Moreover, for a given project, you can be given a more complete access to a slice of the main database. This will be discussed further.

Basic access

Most of users do not need to modify the database, but only to use the data contained. To do so, the most generic access - a reader user - should be used, with the credentials below.

QBuildings reader credentials

[Full Switzerland database]
type     = postgres
host     = qbuildings.epfl.ch
port     = 5432
database = QBuildings-Suisse
username = public_user
password = password

[Geneva region database]
type     = postgres
host     = ipese-web.epfl.ch
port     = 4443
database = QBuildings-Geneva
username = public_user
password = password

They are several softwares that provides an interface to get inside a PostgreSQL database. Here is a non-exhaustive list of what could be useful.

QGIS - a geographical view of the data

Open the Browser panel and connect to PostGIS by opening a new connection

Fill in the credentials from Section 2 in the window. Pay attention to go to the Basic tab.

Note

Once connected, you are free to load the tables on the map, select the elements as you would do for any layers in QGIS and export the selection in a file (gpkg, shp).

IDE - an access in your coding environment

Several IDEs provides a panel to access a database. The principle is the same every time so let’s explain how to connect in the two most common ones.

Pycharm

Pycharm sells itself as an IDE where everything is already integrated for you. And they do have a database tab.

Open the Database panel and add a connection and find PostgreSQL in the Data Source list.

Again, fill in the credentials from Section 2 in the window. The Name field can be defined freely, whereas Database should be exact.

Visual Studio Code

On the contrary, Visual Studio Code relies on a huge community that develops Extensions. Many are available again, the use of Database Client is recommended.

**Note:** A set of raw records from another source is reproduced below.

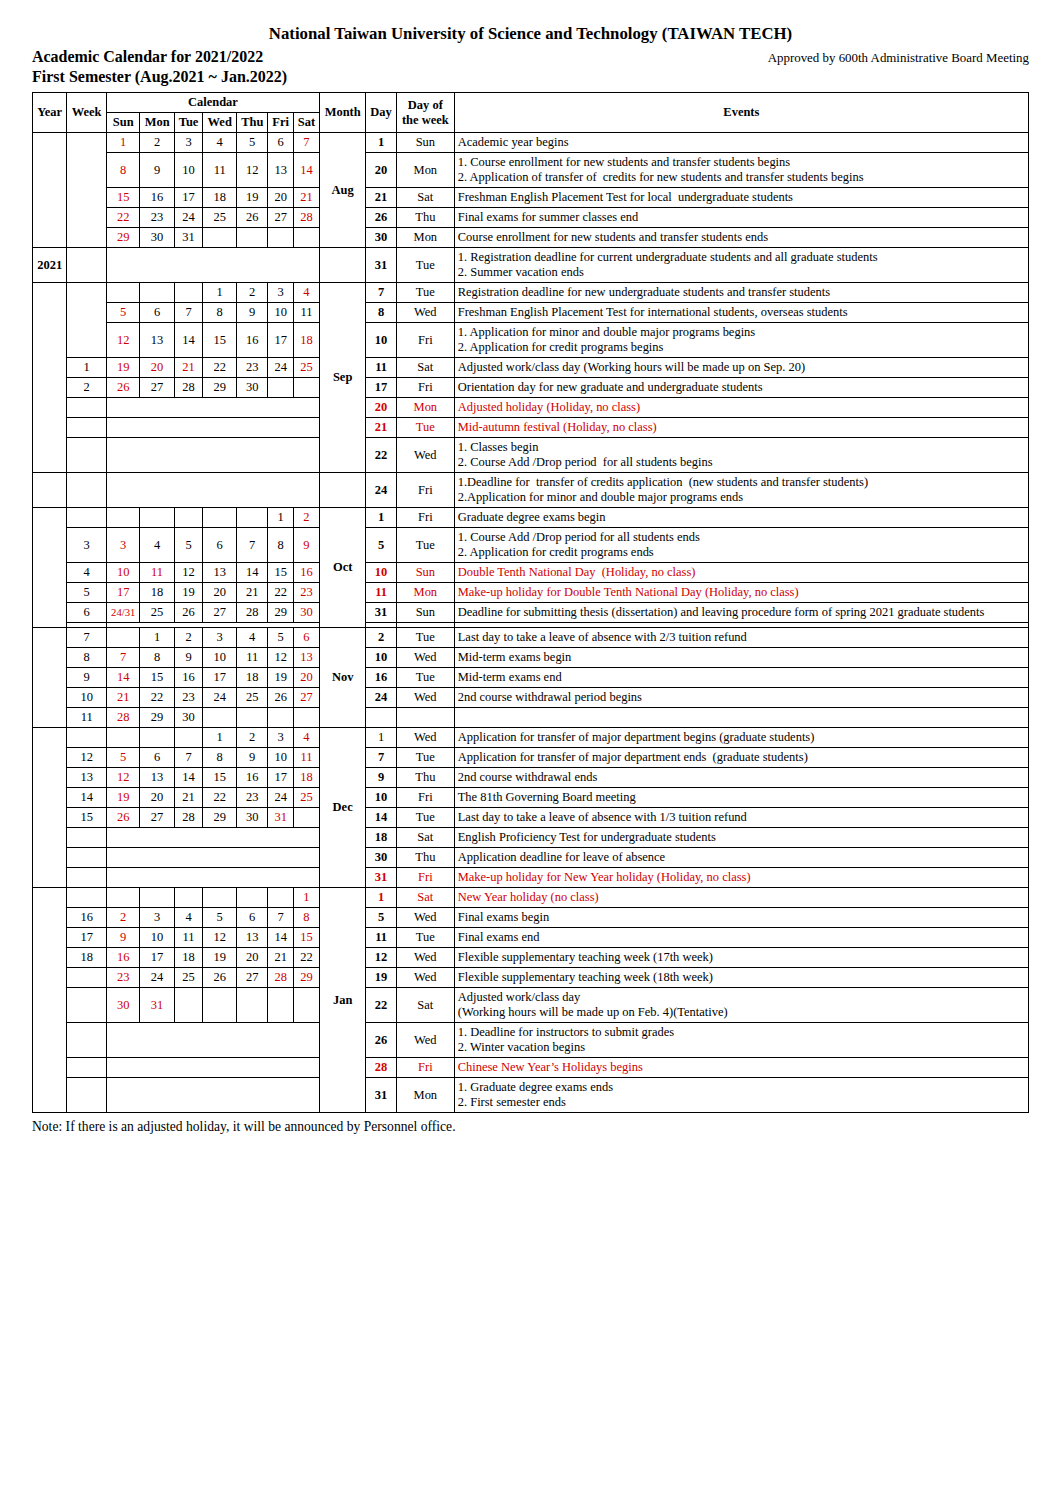National Taiwan University of Science and Technology (TAIWAN TECH)
Academic Calendar for 2021/2022
Approved by 600th Administrative Board Meeting
First Semester (Aug.2021 ~ Jan.2022)
| Year | Week | Calendar | Month | Day | Day of the week | Events |
| --- | --- | --- | --- | --- | --- | --- |
| Sun | Mon | Tue | Wed | Thu | Fri | Sat |
| | | 1 | 2 | 3 | 4 | 5 | 6 | 7 | Aug | 1 | Sun | Academic year begins |
| 8 | 9 | 10 | 11 | 12 | 13 | 14 | 20 | Mon | 1. Course enrollment for new students and transfer students begins 2. Application of transfer of credits for new students and transfer students begins |
| 15 | 16 | 17 | 18 | 19 | 20 | 21 | 21 | Sat | Freshman English Placement Test for local undergraduate students |
| 22 | 23 | 24 | 25 | 26 | 27 | 28 | 26 | Thu | Final exams for summer classes end |
| 29 | 30 | 31 | | | | | 30 | Mon | Course enrollment for new students and transfer students ends |
| 2021 | | | | 31 | Tue | 1. Registration deadline for current undergraduate students and all graduate students 2. Summer vacation ends |
| | | | | | 1 | 2 | 3 | 4 | Sep | 7 | Tue | Registration deadline for new undergraduate students and transfer students |
| 5 | 6 | 7 | 8 | 9 | 10 | 11 | 8 | Wed | Freshman English Placement Test for international students, overseas students |
| 12 | 13 | 14 | 15 | 16 | 17 | 18 | 10 | Fri | 1. Application for minor and double major programs begins 2. Application for credit programs begins |
| 1 | 19 | 20 | 21 | 22 | 23 | 24 | 25 | 11 | Sat | Adjusted work/class day (Working hours will be made up on Sep. 20) |
| 2 | 26 | 27 | 28 | 29 | 30 | | | 17 | Fri | Orientation day for new graduate and undergraduate students |
| | | 20 | Mon | Adjusted holiday (Holiday, no class) |
| | | 21 | Tue | Mid-autumn festival (Holiday, no class) |
| | | 22 | Wed | 1. Classes begin 2. Course Add /Drop period for all students begins |
| | | | | 24 | Fri | 1.Deadline for transfer of credits application (new students and transfer students) 2.Application for minor and double major programs ends |
| | | | | | | | 1 | 2 | Oct | 1 | Fri | Graduate degree exams begin |
| 3 | 3 | 4 | 5 | 6 | 7 | 8 | 9 | 5 | Tue | 1. Course Add /Drop period for all students ends 2. Application for credit programs ends |
| 4 | 10 | 11 | 12 | 13 | 14 | 15 | 16 | 10 | Sun | Double Tenth National Day (Holiday, no class) |
| 5 | 17 | 18 | 19 | 20 | 21 | 22 | 23 | 11 | Mon | Make-up holiday for Double Tenth National Day (Holiday, no class) |
| 6 | 24/31 | 25 | 26 | 27 | 28 | 29 | 30 | 31 | Sun | Deadline for submitting thesis (dissertation) and leaving procedure form of spring 2021 graduate students |
| | 7 | | 1 | 2 | 3 | 4 | 5 | 6 | Nov | 2 | Tue | Last day to take a leave of absence with 2/3 tuition refund |
| 8 | 7 | 8 | 9 | 10 | 11 | 12 | 13 | 10 | Wed | Mid-term exams begin |
| 9 | 14 | 15 | 16 | 17 | 18 | 19 | 20 | 16 | Tue | Mid-term exams end |
| 10 | 21 | 22 | 23 | 24 | 25 | 26 | 27 | 24 | Wed | 2nd course withdrawal period begins |
| 11 | 28 | 29 | 30 | | | | | | | |
| | | | | | 1 | 2 | 3 | 4 | Dec | 1 | Wed | Application for transfer of major department begins (graduate students) |
| 12 | 5 | 6 | 7 | 8 | 9 | 10 | 11 | 7 | Tue | Application for transfer of major department ends (graduate students) |
| 13 | 12 | 13 | 14 | 15 | 16 | 17 | 18 | 9 | Thu | 2nd course withdrawal ends |
| 14 | 19 | 20 | 21 | 22 | 23 | 24 | 25 | 10 | Fri | The 81th Governing Board meeting |
| 15 | 26 | 27 | 28 | 29 | 30 | 31 | | 14 | Tue | Last day to take a leave of absence with 1/3 tuition refund |
| | | 18 | Sat | English Proficiency Test for undergraduate students |
| | | 30 | Thu | Application deadline for leave of absence |
| | | 31 | Fri | Make-up holiday for New Year holiday (Holiday, no class) |
| | | | | | | | | 1 | Jan | 1 | Sat | New Year holiday (no class) |
| 16 | 2 | 3 | 4 | 5 | 6 | 7 | 8 | 5 | Wed | Final exams begin |
| 17 | 9 | 10 | 11 | 12 | 13 | 14 | 15 | 11 | Tue | Final exams end |
| 18 | 16 | 17 | 18 | 19 | 20 | 21 | 22 | 12 | Wed | Flexible supplementary teaching week (17th week) |
| | 23 | 24 | 25 | 26 | 27 | 28 | 29 | 19 | Wed | Flexible supplementary teaching week (18th week) |
| | 30 | 31 | | | | | | 22 | Sat | Adjusted work/class day (Working hours will be made up on Feb. 4)(Tentative) |
| | | 26 | Wed | 1. Deadline for instructors to submit grades 2. Winter vacation begins |
| | | 28 | Fri | Chinese New Year’s Holidays begins |
| | | 31 | Mon | 1. Graduate degree exams ends 2. First semester ends |
Note: If there is an adjusted holiday, it will be announced by Personnel office.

Open the Extension panel and look for Database Client.

Fill in the credentials. Pay attention to open the tab PostgreSQL.

Note

Once connected, you can do SQL queries that correspond to the rights that you have (see Section 1).

Those tools also provide options to export your selection in a file (csv, gpkg, …). That gives an easy option to manipulate further the data in code with library such as pandas or geodataframe.

Access in code

You may need to get the data directly through SQL requests, in code. The python QBuildings repository is not packaged at the moment. Some code snippets in python are provided below for the functions that will be useful in case you need to manipulate the data in code.

It relies mostly on SQLAlchemy and pandas/geopandas modules to connect to the database.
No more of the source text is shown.